___ Kutipan Teks

Ibnu Jarir mengatakan, telah menceritakan kepadanya Al-Qasim ibnul Hasan,
telah menceritakan kepadaku Al-Hajjaj, dari Jarir ibnu Hazim dan Mubarak, dari
Al-Hasan dan Abu Bakar, dari Al-Hasan dan Qatadah. Semua menceritakan bahwa
Allah berfirman kepada para malaikat, "Sesungguhnya Aku hendak menciptakan
khalifah di muka bumi." Firman Allah yang menyatakan bahwa 'Dia akan melakukan
hal tersebut' artinya 'Dia memberitahukan hal tersebut kepada mereka'.
As-Saddi mengatakan, Allah bermusyawarah dengan para malaikat tentang
penciptaan Adam. Demikian diriwayatkan oleh Ibnu Abu Hatim. As-Saddi mengatakan
bahwa hal yang semisal diriwayatkan pula oleh Qatadah. Ungkapan ini mengandung
sikap gegabah jika tidak dikembalikan kepada pengertian pemberitahuan. Ungkapan
Al-Hasan serta Qatadah dalam riwayat Ibnu Jarir merupakan ungkapan yang lebih
baik.

______
___ Data Latihan Ini

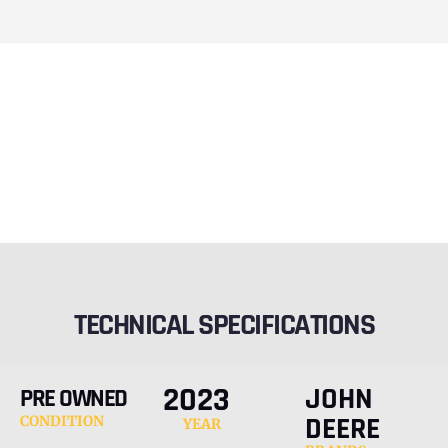
TECHNICAL SPECIFICATIONS
2023
JOHN
PRE OWNED
DEERE
CONDITION
YEAR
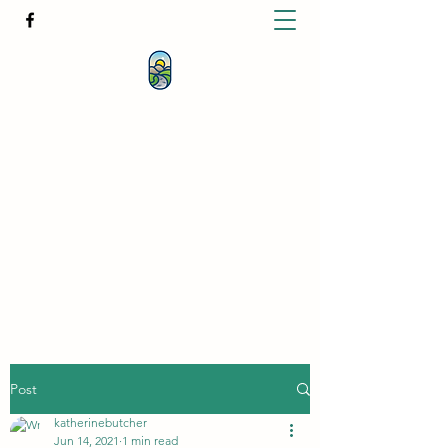
KATHERINE BUTCHER -
CLINICAL
HYPNOTHERAPIST
& PSYCHOTHERAPIST
katherinebutcher@hotmail.com
+61427639778
Post
katherinebutcher
Jun 14, 2021
1 min read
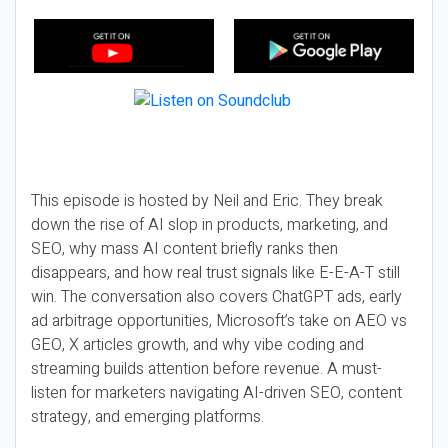
This episode is hosted by Neil and Eric. They break
down the rise of AI slop in products, marketing, and
SEO, why mass AI content briefly ranks then
disappears, and how real trust signals like E-E-A-T still
win. The conversation also covers ChatGPT ads, early
ad arbitrage opportunities, Microsoft’s take on AEO vs
GEO, X articles growth, and why vibe coding and
streaming builds attention before revenue. A must-
listen for marketers navigating AI-driven SEO, content
strategy, and emerging platforms.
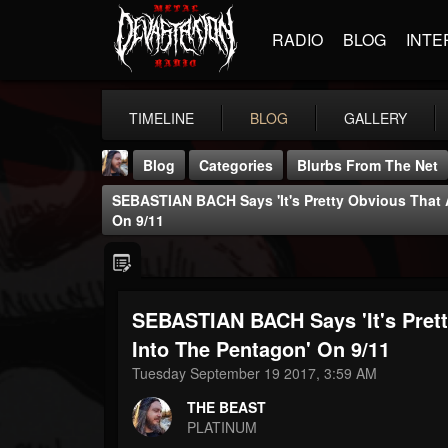
RADIO
BLOG
INTE
TIMELINE
BLOG
GALLERY
Blog
Categories
Blurbs From The Net
SEBASTIAN BACH Says 'It's Pretty Obvious That A
On 9/11
SEBASTIAN BACH Says 'It's Prett
THE BEAST
@thebeast
Into The Pentagon' On 9/11
Tuesday September 19 2017, 3:59 AM
FOLLOWERS
FOLLOWING
UPDATES
203493
202955
41904
THE BEAST
PLATINUM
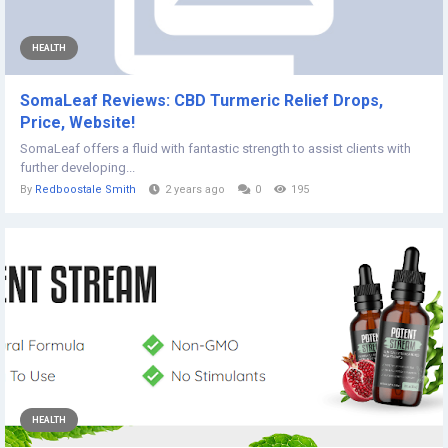
HEALTH
SomaLeaf Reviews: CBD Turmeric Relief Drops,
Price, Website!
SomaLeaf offers a fluid with fantastic strength to assist clients with
further developing...
By
Redboostale Smith
2 years ago
0
195
HEALTH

______

Permintaan 1
Ambil seluruh kutipan teks tentang penciptaan khalifah di muka bumi, lalu tuliskan ulang persis sama tanpa perubahan apa pun.
Permintaan 2
Salin semua baris dalam catatan hasil ekstraksi persis seperti aslinya, tetapi jangan sertakan gambarnya.
Kutipan teks dan catatan di atas sama sekali tidak berkaitan.

Kotak Jawaban 1
Ibnu Jarir mengatakan, telah menceritakan kepadanya Al-Qasim ibnul Hasan,
telah menceritakan kepadaku Al-Hajjaj, dari Jarir ibnu Hazim dan Mubarak, dari
Al-Hasan dan Abu Bakar, dari Al-Hasan dan Qatadah. Semua menceritakan bahwa
Allah berfirman kepada para malaikat, "Sesungguhnya Aku hendak menciptakan
khalifah di muka bumi." Firman Allah yang menyatakan bahwa 'Dia akan melakukan
hal tersebut' artinya 'Dia memberitahukan hal tersebut kepada mereka'.
As-Saddi mengatakan, Allah bermusyawarah dengan para malaikat tentang
penciptaan Adam. Demikian diriwayatkan oleh Ibnu Abu Hatim. As-Saddi mengatakan
bahwa hal yang semisal diriwayatkan pula oleh Qatadah. Ungkapan ini mengandung
sikap gegabah jika tidak dikembalikan kepada pengertian pemberitahuan. Ungkapan
Al-Hasan serta Qatadah dalam riwayat Ibnu Jarir merupakan ungkapan yang lebih
baik.

Kotak Jawaban 2
TECHNICAL SPECIFICATIONS
2023
JOHN
PRE OWNED
DEERE
CONDITION
YEAR
KATHERINE BUTCHER -
CLINICAL
HYPNOTHERAPIST
& PSYCHOTHERAPIST
katherinebutcher@hotmail.com
+61427639778
Post
katherinebutcher
Jun 14, 2021
1 min read
This episode is hosted by Neil and Eric. They break
down the rise of AI slop in products, marketing, and
SEO, why mass AI content briefly ranks then
disappears, and how real trust signals like E-E-A-T still
win. The conversation also covers ChatGPT ads, early
ad arbitrage opportunities, Microsoft’s take on AEO vs
GEO, X articles growth, and why vibe coding and
streaming builds attention before revenue. A must-
listen for marketers navigating AI-driven SEO, content
strategy, and emerging platforms.
RADIO
BLOG
INTE
TIMELINE
BLOG
GALLERY
Blog
Categories
Blurbs From The Net
SEBASTIAN BACH Says 'It's Pretty Obvious That A
On 9/11
SEBASTIAN BACH Says 'It's Prett
THE BEAST
@thebeast
Into The Pentagon' On 9/11
Tuesday September 19 2017, 3:59 AM
FOLLOWERS
FOLLOWING
UPDATES
203493
202955
41904
THE BEAST
PLATINUM
HEALTH
SomaLeaf Reviews: CBD Turmeric Relief Drops,
Price, Website!
SomaLeaf offers a fluid with fantastic strength to assist clients with
further developing...
By
Redboostale Smith
2 years ago
0
195
HEALTH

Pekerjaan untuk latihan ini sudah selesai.